Loads carried by automobiles are classified by their danger. Driving with certain elements merits extra safety measures
Text: Alberto García
A number of films have had a vehicle as protagonist. From those famous ‘road movies,’ in which the characters depend on a trip that conditions and complicates their lives, to the films that make an automobile more prominent than any human face. Two near-sacred examples: Duel (from 1971, and shown in Spain as El diablo sobre ruedas) and The Wages of Fear, from 1953. The former, originally a TV film and the first full-length picture directed by Steven Spielberg, became a cult thriller. The latter is one of the best works by the French director H. G. Clouzot, who regularly made suspense films.
The mission of the workers in this second film is to transport a load of dynamite over a road full of dangers. Any problem can put their lives at risk –as the title suggests– but they’ll receive a big payday if they deliver the cargo. Applying this story to Spain, we might consider how these kinds of activities work. And we’d reach the conclusion that neither of the two movies applies: in this country, the regulations are clear about the kind of load, and in what conditions it can be transported. The distinction begins by stipulating if it is by highway or railroad, and describing the trailer, as well as if it is a domestic or international journey to which international agreements might apply.

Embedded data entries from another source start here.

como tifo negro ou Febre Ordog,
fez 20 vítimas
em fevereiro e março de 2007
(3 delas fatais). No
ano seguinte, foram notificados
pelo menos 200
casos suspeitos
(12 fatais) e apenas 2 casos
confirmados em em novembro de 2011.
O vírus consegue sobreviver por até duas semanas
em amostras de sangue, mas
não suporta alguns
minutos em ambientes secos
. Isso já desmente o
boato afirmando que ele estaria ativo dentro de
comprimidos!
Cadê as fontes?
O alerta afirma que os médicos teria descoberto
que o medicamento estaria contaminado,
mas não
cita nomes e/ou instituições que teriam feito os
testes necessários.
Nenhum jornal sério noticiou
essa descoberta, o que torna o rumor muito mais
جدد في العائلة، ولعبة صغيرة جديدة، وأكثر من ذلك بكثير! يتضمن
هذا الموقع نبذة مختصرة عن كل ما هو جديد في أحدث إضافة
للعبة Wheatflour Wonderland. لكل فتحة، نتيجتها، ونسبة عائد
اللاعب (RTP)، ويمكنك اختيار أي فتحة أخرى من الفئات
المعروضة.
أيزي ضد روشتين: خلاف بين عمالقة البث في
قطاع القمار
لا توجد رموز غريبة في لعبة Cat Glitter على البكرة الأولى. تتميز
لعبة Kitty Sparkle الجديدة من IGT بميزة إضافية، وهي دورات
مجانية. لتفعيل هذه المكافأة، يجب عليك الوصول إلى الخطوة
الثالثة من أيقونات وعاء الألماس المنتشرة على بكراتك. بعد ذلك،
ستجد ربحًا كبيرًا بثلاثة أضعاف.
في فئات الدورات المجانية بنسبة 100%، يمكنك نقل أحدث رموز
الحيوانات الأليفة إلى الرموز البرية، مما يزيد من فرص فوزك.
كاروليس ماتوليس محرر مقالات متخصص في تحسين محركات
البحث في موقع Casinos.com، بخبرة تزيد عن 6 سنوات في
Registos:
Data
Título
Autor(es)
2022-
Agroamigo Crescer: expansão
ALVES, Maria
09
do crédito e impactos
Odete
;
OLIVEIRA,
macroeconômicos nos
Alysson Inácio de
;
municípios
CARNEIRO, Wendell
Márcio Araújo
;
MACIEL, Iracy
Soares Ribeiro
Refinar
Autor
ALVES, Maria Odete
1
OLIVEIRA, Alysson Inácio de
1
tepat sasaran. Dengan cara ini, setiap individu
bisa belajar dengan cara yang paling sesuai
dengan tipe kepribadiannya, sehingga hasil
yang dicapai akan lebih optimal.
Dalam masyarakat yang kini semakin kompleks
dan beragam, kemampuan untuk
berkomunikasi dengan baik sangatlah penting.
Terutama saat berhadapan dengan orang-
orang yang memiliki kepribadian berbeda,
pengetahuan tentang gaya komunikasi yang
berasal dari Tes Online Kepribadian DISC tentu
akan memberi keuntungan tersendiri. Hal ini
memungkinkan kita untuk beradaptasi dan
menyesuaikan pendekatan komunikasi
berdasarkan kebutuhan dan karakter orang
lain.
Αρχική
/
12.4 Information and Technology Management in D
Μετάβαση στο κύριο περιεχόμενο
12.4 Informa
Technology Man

In this case, the most recent regulations, from 2017, stipulate that “gases may be transported in deposits or fixed bottles of fuels, directly connected to the motor or the auxiliary system, or in transportable pressurised recipients that conform to the appropriate regulations.” Width, height, weight or type of trailer are under the auspices of the legal rules of the Ministry of Public Works, which also sets the speed limit (10 km/h less than the rest of traffic.) In this case, let’s let fiction surpass reality.